For law firms, until relatively recently, having a sterling pedigree tended to ensure you were sure of getting business when in-house lawyers and general counsel (GC) needed to go external.
Magic Circle and biglaw organisations were seen as having a patina of respectability, earned because of their previous successes and large incomes.
However, a recent survey of general counsel at 88 major companies conducted by AdvanceLaw found this may no longer be the case, reports the Harvard Business Review.
The results suggested in-house lawyers are increasingly happy to move high-stakes work away from the most pedigreed law firms - such as Cravath in the US and Linklaters in the UK - instead looking to more boutique or specialised outfits.
Expertise was not the biggest factor in changing GCs minds, though - that was cost.

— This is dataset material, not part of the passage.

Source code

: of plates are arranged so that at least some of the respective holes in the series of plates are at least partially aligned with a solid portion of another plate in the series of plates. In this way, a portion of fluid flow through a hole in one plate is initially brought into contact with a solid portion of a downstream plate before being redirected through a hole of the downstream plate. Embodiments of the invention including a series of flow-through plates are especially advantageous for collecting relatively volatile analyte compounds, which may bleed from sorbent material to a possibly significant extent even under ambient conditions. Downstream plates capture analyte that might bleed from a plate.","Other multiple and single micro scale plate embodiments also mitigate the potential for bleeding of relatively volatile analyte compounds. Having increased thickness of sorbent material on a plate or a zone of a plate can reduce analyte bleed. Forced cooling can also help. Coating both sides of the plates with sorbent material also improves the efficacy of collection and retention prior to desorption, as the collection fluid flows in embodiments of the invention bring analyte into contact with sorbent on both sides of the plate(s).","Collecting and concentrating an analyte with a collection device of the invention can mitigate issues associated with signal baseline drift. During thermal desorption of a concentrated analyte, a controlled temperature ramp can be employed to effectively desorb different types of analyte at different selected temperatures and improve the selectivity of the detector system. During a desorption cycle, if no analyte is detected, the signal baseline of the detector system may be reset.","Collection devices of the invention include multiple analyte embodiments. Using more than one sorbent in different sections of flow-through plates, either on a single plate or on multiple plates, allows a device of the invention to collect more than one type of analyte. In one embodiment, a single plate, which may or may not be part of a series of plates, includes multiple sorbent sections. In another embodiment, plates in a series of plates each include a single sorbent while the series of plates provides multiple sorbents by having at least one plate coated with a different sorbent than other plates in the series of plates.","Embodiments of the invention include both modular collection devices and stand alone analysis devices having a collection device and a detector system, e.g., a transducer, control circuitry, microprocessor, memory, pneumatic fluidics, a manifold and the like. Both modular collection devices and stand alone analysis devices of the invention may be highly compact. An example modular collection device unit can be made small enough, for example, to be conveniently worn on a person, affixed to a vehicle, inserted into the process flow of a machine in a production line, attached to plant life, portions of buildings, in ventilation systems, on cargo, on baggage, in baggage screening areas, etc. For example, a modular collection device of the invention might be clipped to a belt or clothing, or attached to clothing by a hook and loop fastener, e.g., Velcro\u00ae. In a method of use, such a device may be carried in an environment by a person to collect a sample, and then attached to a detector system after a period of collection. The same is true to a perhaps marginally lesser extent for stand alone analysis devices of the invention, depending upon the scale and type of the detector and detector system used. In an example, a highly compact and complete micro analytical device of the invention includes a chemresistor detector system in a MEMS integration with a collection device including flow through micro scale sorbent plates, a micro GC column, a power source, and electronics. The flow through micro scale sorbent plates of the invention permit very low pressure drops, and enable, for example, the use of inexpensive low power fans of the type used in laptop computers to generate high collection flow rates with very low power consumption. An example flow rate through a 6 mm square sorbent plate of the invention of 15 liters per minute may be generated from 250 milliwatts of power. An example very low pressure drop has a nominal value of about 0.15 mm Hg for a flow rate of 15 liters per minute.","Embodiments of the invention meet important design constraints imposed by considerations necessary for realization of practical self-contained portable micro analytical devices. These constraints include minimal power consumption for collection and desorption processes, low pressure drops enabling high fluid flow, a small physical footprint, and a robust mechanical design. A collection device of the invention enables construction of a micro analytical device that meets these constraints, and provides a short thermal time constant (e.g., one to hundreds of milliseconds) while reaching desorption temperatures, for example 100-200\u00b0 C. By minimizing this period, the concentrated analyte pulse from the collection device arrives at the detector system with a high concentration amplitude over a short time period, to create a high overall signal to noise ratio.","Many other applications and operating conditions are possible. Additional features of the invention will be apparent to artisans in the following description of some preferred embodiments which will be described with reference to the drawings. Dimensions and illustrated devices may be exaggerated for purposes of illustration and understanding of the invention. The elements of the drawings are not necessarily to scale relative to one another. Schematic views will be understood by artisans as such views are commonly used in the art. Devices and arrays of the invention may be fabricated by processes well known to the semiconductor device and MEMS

Some 74 per cent of respondents admitted they would be more likely to use a good lawyer at a smaller firm than a similar professional at a pedigreed firm, assuming a 30 per cent difference in overall cost.
Another reason for this cultural shift is that top legal talent is now more widely dispersed, with top-tier firms no longer picking up the cream of the profession as smaller companies find new ways to remunerate and reward their best performers.
Fundamentally, in-house lawyers need to pick the best firm for their business, rather than relying on reputation to ensure they get good external advice.